Factor(s) that drove the development of technologies during the last 10 years and greatest area of growths.
During the last 10 years, consolidation in the pharmaceutical industry, increasing competitive pressures, and a cautious regulatory environment post-Vioxx have driven more standardization in analytical systems and methods. If in the past, scientists reveled in coaxing results from their own cobbled-together analytical tools, today, they demand complete, applications-specific answer systems with easily transferable methods that deliver consistent results regardless of when, where, or by whom the sample is run. Analytics during the final development and manufacturing scale-up stage of the drug-development process has been a key area of growth. The FDA’s Process Analytical Technology initiative has driven the need for new on-line tools to ensure quality. Formulations themselves have increased in complexity--today’s pharmaceuticals may be made up of dozens of compounds – and even the minutest quantities of impurities can affect performance or cause side effects. This continues to push the limits of detection ever-lower for analytical instruments.
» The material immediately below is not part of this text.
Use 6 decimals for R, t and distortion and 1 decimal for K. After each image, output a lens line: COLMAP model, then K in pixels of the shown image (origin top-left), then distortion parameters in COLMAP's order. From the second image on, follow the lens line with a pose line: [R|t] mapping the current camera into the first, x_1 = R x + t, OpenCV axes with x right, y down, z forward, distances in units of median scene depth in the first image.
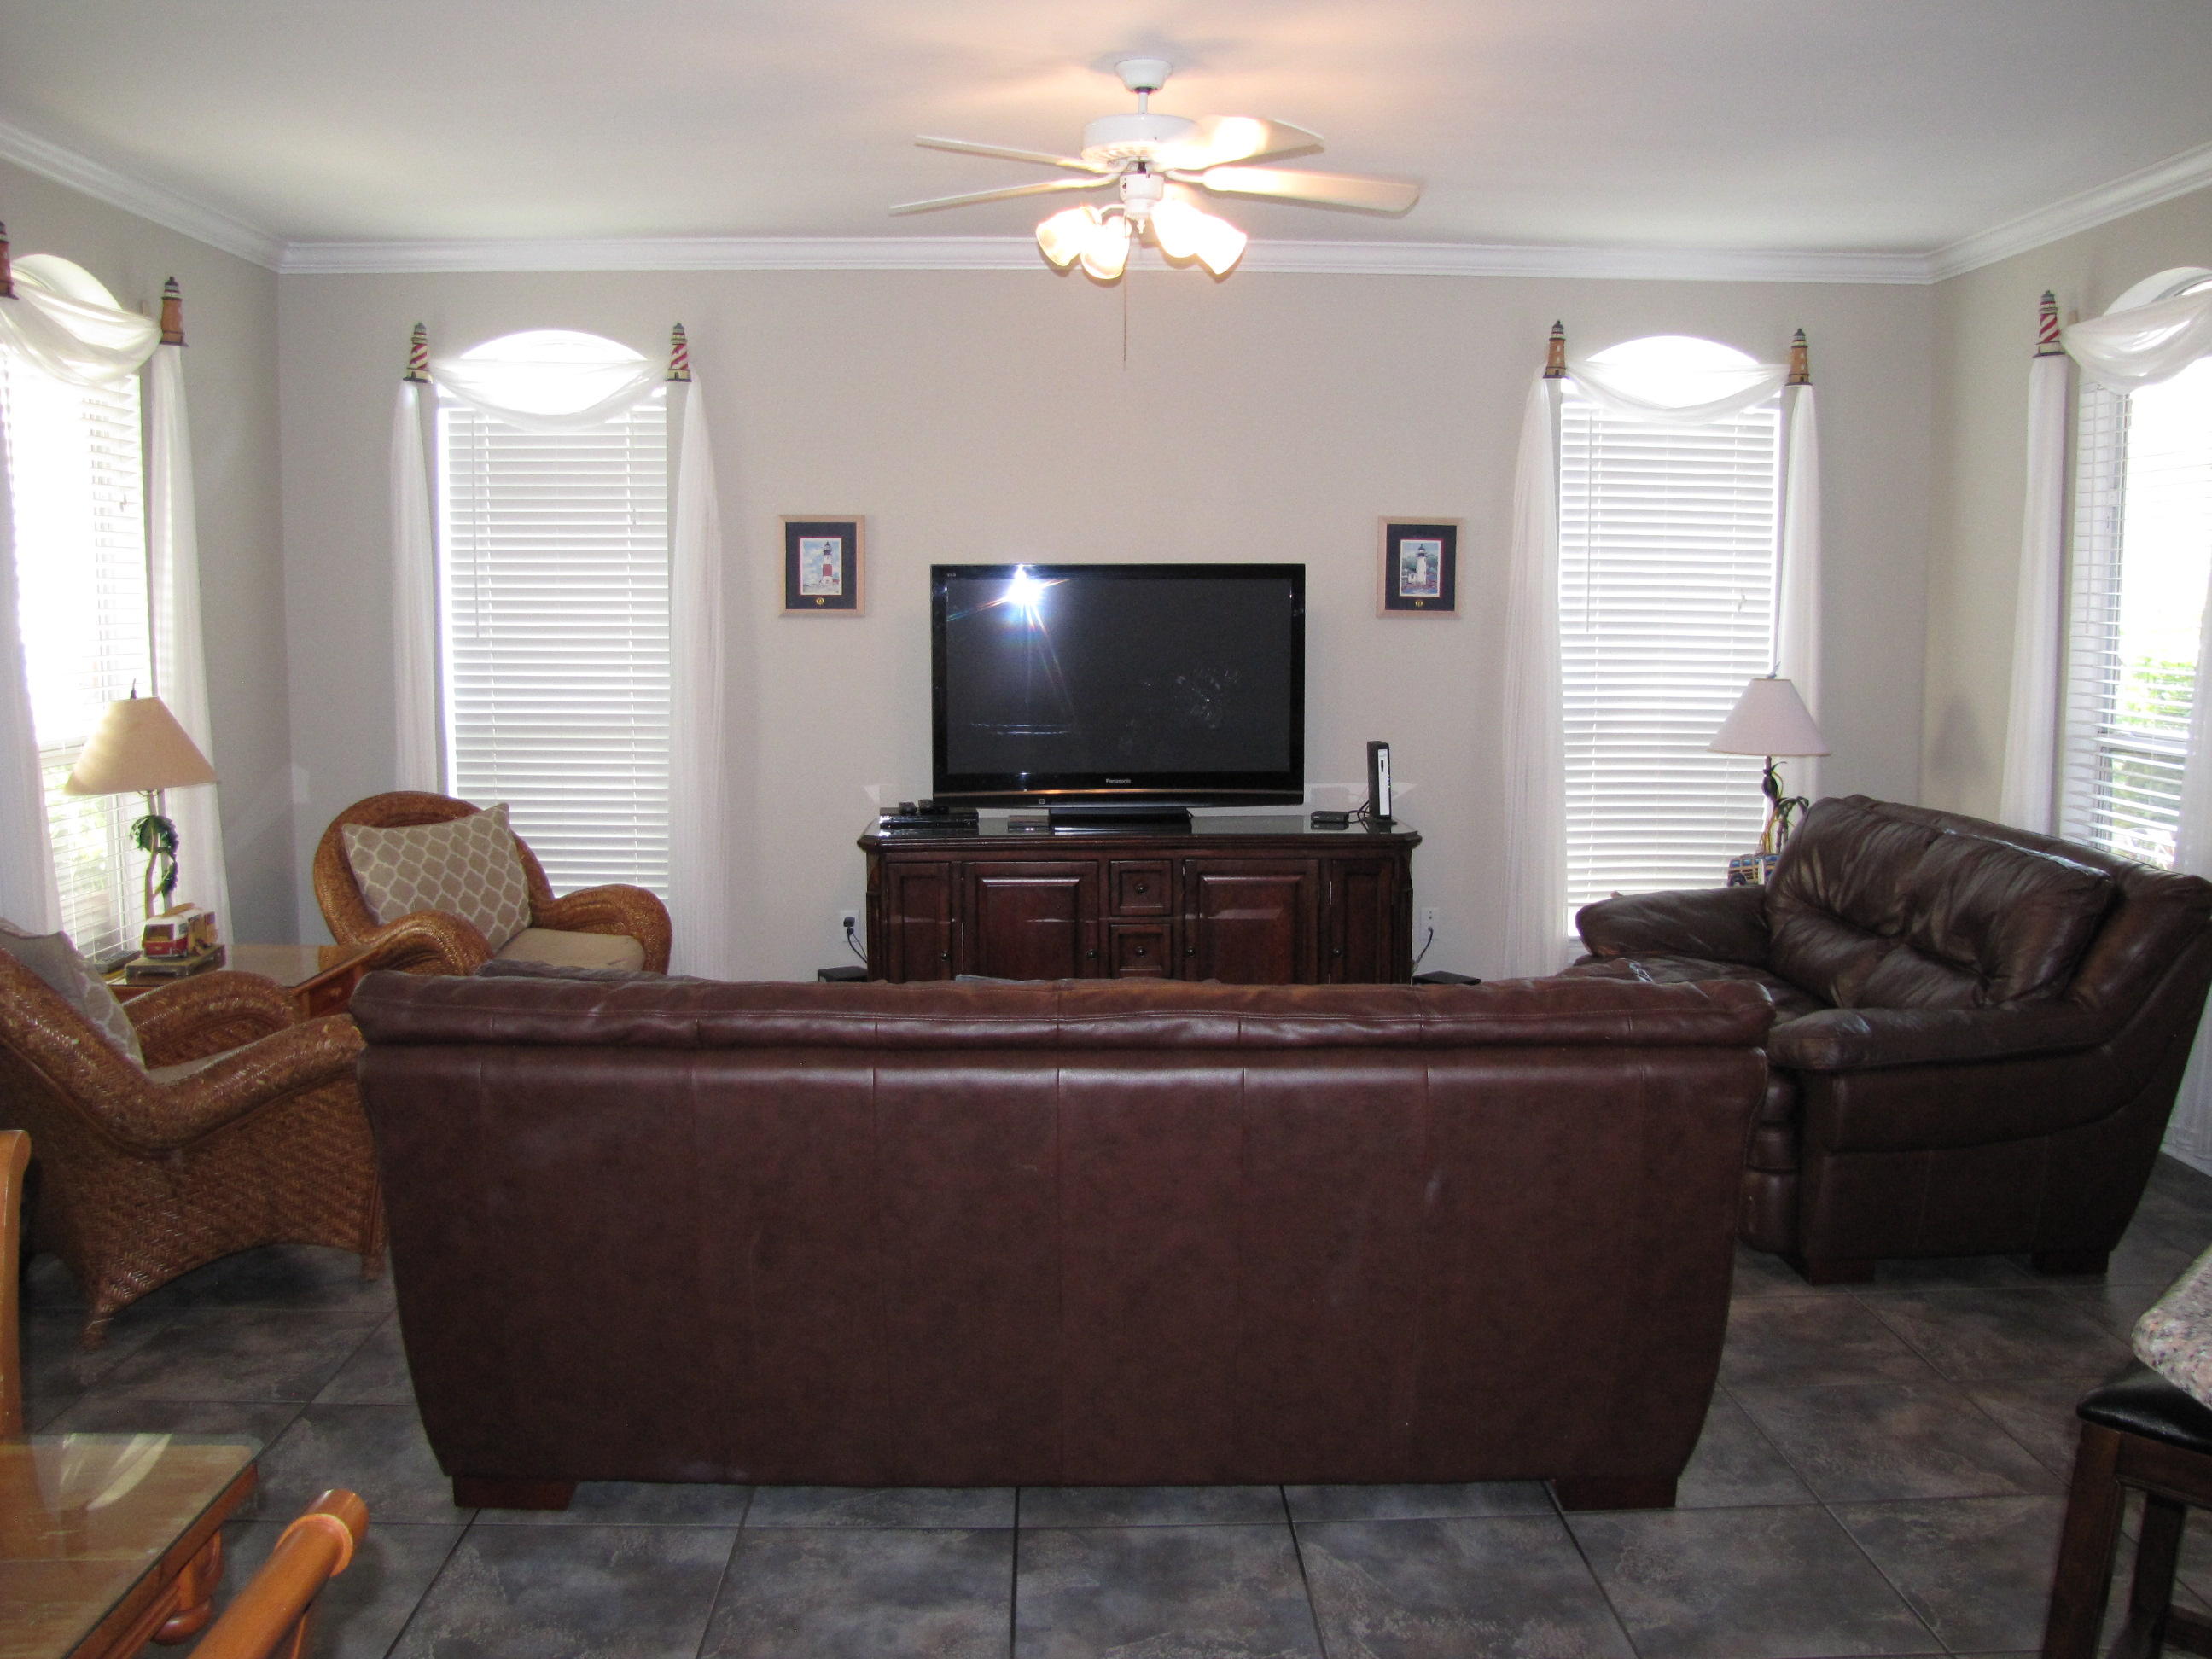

Bold Prediction: Where will drug research technology be in 10 years?
Over the next 10 years, the pharmaceutical industry will redefine their measures of success. Company fortunes will no longer be made developing a few blockbuster drugs designed for the masses, but by developing masses of focused therapeutics, targeted specifically to a few. This will drive the need for cost-effective, reliable, sample-in/answers-out tools that can be used throughout the continuum of drug development--from research and methods-development in many different labs--to production on the factory floor. Drug-discovery will also need to proceed on a parallel track with new diagnostic platforms that make near-patient testing fast, accurate, and foolproof.